Because the sprint, super sprint, and Olympic races all rode that portion, I got to see a lot more people. I felt like I was flying along easily on the way up to the park. I actually hit 20 mph for a few miles, which is especially fast for me. When I reached the turnaround point, I quickly realized why I’d felt so great. I went from 20 mph down to 15-16 mph as I rode back against the wind. On the way up, I was loving the view and kept smiling at people as they rode the opposite direction. Now I wondered if they’d really been smiling back at me or if they’d actually been grimacing! It was definitely more of a struggle fighting the wind, but I kept telling myself to appreciate the view. I finished the 40K ride in 1:23:48, which is an average of 17.8 mph. It’s a couple minutes faster than I’ve typically covered the distance, so I’m sure those wind-aided miles must have really helped.
I flew through the second transition in 32 seconds and felt the challenge of adjusting my legs to running. Like the bike ride, the first stretch of the run course was the same for all of the events, so there were plenty of people. It was around a mile and a half before the Olympic athletes branched off into a campground and park. Half of our race was along mostly paved paths in the woods. It was peaceful, pretty, and flat. We did quite a bit of winding around, and one portion sent us through a neighborhood briefly. When we got back out to the main road, it was a straight shot back to the finish for the last mile and a half or so. I felt pretty good during this run, though I was working pretty hard and breathing heavily at times. I finished the 10K run in 45:50, which is an average of 7:23 per mile. My final time was 2:34:04.

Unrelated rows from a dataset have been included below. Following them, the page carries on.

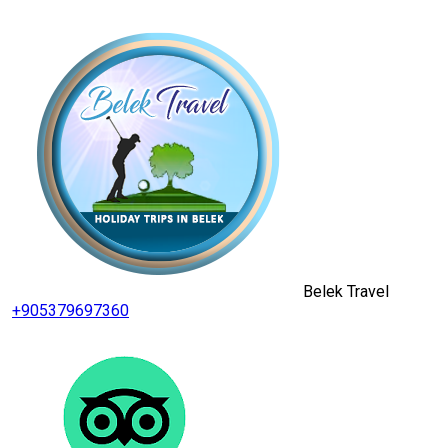
Belek Travel
+905379697360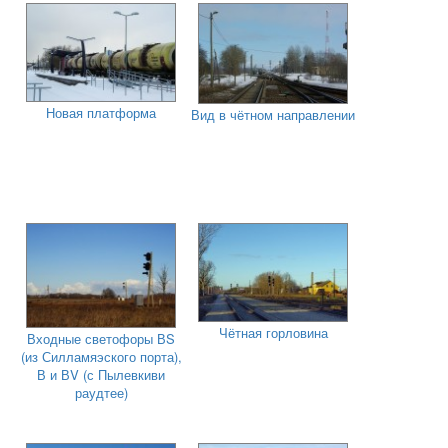
Новая платформа
Вид в чётном направлении
Чётная горловина
Входные светофоры ВS
(из Силламяэского порта),
В и ВV (с Пылевкиви
раудтее)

Based on how I felt for a couple minutes after the run, I knew I’d pushed pretty hard. My watch had the run course short, but winding through the woods probably threw it off. I’d like to believe the course was accurate and that I did actually run that fast, because it’s the fastest I’ve run 10K in a couple years. My run was also a 3-minute improvement over my Olympic tri 10K time from a month ago, so I was pretty excited.
I was also excited by the post-race food – waffles! They also had watermelon, bananas, Blow Pops, trail mix, and fruit chews.
I killed some time before the awards, which I needed to stick around for because I placed first in my age group! The top two women in my group were overall winners, so that bumped me to the top. There were only 18 women total, but I placed 5th, so I was pretty happy about that. 3 Disciplines had really nice awards. Large lighthouses for overall winners and smaller lighthouses for age group winners. It’s definitely a cool and unique award.
After I received my award, I made another stop at House of Flavors before heading out of town. I figured I had worked hard enough to deserve a couple scoops of Michigan pothole ice cream, which is SO good.
There aren’t many triathlons left as summer winds down. I have my eye on one possible race in a couple weeks, but it conflicts with family plans and the water might be a bit too cold by then. If this was my last one of the season, it was a great way to wrap things up. Beautiful weather, a beautiful course, and a great race experience thanks to 3 Disciplines.